So we are three weeks into the new restrictions and it is not looking likely that these will be lifted soon.
There are so many feelings swirling around at the moment.
Nervousness about the risks that the virus continues to present.
Concern about the decisions that we take every day – are they the right ones? Are we doing the best that we can?
Frustration with the reams and reams of COVID19 information updates – you have to read them all because if you don’t you might miss that vital new piece of information that might change the way we run our service.
Anger at the people who are not taking this seriously.
Compassion for the people who know exactly how serious this is.
Sadness for the friends, colleagues and family members that we so badly want to see and hug.
I will never take a hug for granted again. If when this is all over I hug you – cut me some slack – I am hug-deprived!
One emotion greets me again and again in my working day and in my non-working reflection time.
And that is Pride.
Pride in all of those staff who are turning their faces towards our Rose Road families, and away from their own needs, and delivering the best possible service that they can.

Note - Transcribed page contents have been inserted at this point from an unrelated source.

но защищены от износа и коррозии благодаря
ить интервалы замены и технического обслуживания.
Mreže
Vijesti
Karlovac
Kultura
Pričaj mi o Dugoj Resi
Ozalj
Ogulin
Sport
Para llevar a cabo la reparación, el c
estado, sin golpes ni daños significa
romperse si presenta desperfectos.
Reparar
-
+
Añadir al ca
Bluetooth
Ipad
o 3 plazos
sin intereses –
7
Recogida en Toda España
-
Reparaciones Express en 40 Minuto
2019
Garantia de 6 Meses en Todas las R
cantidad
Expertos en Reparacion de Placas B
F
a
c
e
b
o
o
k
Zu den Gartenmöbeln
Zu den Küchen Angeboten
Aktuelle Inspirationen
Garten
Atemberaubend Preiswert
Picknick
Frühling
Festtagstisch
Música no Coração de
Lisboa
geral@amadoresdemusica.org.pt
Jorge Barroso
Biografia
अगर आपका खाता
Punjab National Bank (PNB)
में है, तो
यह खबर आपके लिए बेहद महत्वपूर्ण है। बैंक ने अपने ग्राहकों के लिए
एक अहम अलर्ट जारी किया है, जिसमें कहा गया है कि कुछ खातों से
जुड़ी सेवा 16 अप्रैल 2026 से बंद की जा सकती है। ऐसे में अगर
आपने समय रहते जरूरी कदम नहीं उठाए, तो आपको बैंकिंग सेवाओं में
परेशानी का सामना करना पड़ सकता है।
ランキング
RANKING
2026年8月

Staff who are overcoming barriers every single day and adapting their work to be as safe as possible.
Staff who are working well outside of their job descriptions and meeting the needs of the Association so that we can keep running at this time.

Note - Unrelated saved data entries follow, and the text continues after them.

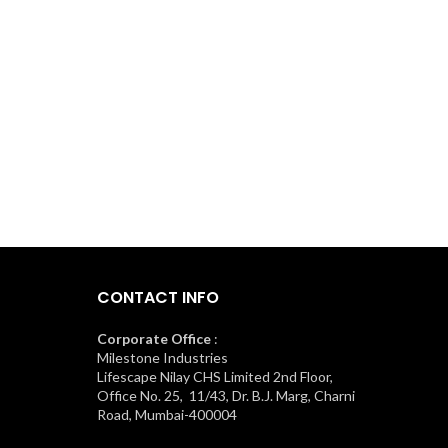
CONTACT INFO
Corporate Office
:
Milestone Industries
Lifescape Nilay CHS Limited 2nd Floor,
Office No. 25, 11/43, Dr. B.J. Marg, Charni
Road, Mumbai-400004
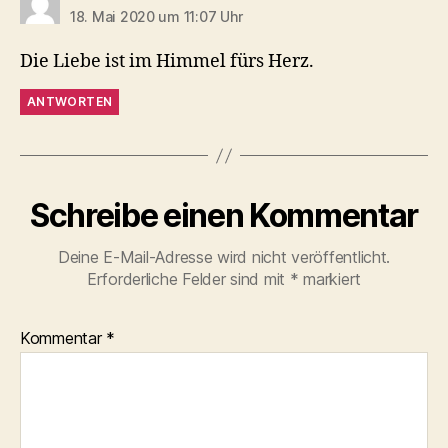
18. Mai 2020 um 11:07 Uhr
Die Liebe ist im Himmel fürs Herz.
ANTWORTEN
Schreibe einen Kommentar
Deine E-Mail-Adresse wird nicht veröffentlicht.
Erforderliche Felder sind mit
*
markiert
Kommentar
*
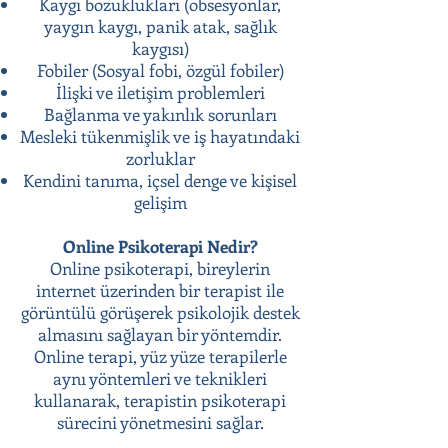
Kaygı bozuklukları (obsesyonlar,
yaygın kaygı, panik atak, sağlık
kaygısı)
Fobiler (Sosyal fobi, özgül fobiler)
İlişki ve iletişim problemleri
Bağlanma ve yakınlık sorunları
Mesleki tükenmişlik ve iş hayatındaki
zorluklar
Kendini tanıma, içsel denge ve kişisel
gelişim
Online Psikoterapi Nedir?
Online psikoterapi, bireylerin
internet üzerinden bir terapist ile
görüntülü görüşerek psikolojik destek
almasını sağlayan bir yöntemdir.
Online terapi, yüz yüze terapilerle
aynı yöntemleri ve teknikleri
kullanarak, terapistin psikoterapi
sürecini yönetmesini sağlar.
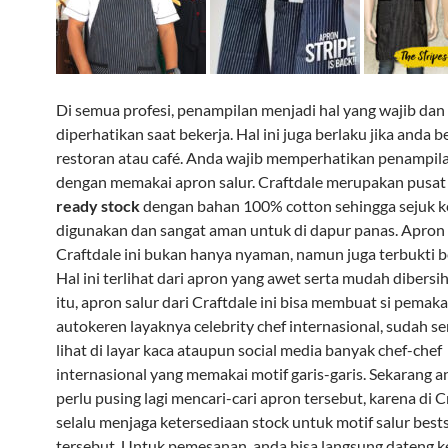
Di semua profesi, penampilan menjadi hal yang wajib dan 
diperhatikan saat bekerja. Hal ini juga berlaku jika anda b
restoran atau café. Anda wajib memperhatikan penampil
dengan memakai apron salur. Craftdale merupakan pusa
ready stock
dengan bahan 100% cotton sehingga sejuk k
digunakan dan sangat aman untuk di dapur panas. Apron 
Craftdale ini bukan hanya nyaman, namun juga terbukti be
Hal ini terlihat dari apron yang awet serta mudah dibersih
itu, apron salur dari Craftdale ini bisa membuat si pemak
autokeren layaknya celebrity chef internasional, sudah ser
lihat di layar kaca ataupun social media banyak chef-chef
internasional yang memakai motif garis-garis. Sekarang a
perlu pusing lagi mencari-cari apron tersebut, karena di C
selalu menjaga ketersediaan stock untuk motif salur bests
tersebut. Untuk pemesanan, anda bisa langsung dateng k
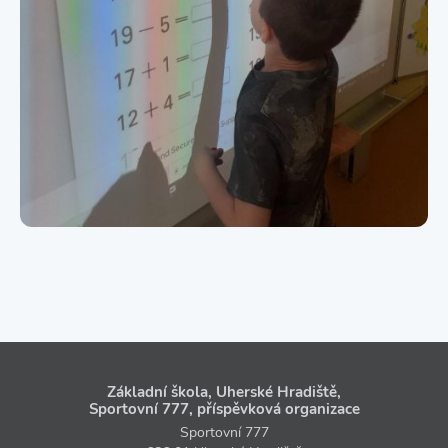
Základní škola, Uherské Hradiště,
Sportovní 777, příspěvková organizace
Sportovní 777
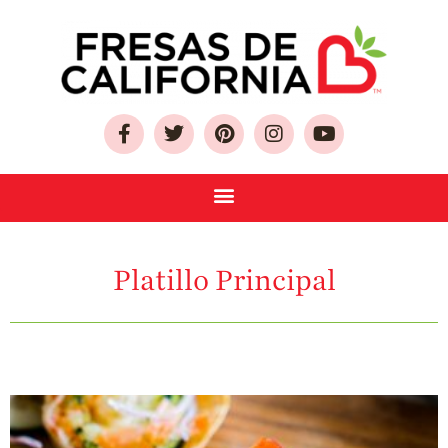
Sobre Las Fresas de
California
Quien Somos
Platillo Principal
Como Seleccionar
y Almacenar
Fresas
Preguntas
Frecuentes
Salud y Bienestar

Staff who continue to smile and laugh and be professional and positive in the face of one of the most frightening situations many of them have ever encountered.
I do not for one moment under-estimate how frightening this can be. Our staff cannot socially distance from the people that they are looking after.
But when the parent of a child holds onto them at the door of our building and cries and begs for a night’s respite, they do not think twice but they turn to the emergency funding pot and fill another bed.
I am beyond proud that the staff team have kept us open when it would have been far, far easier to close.
I don’t think we will ever be quite the same again.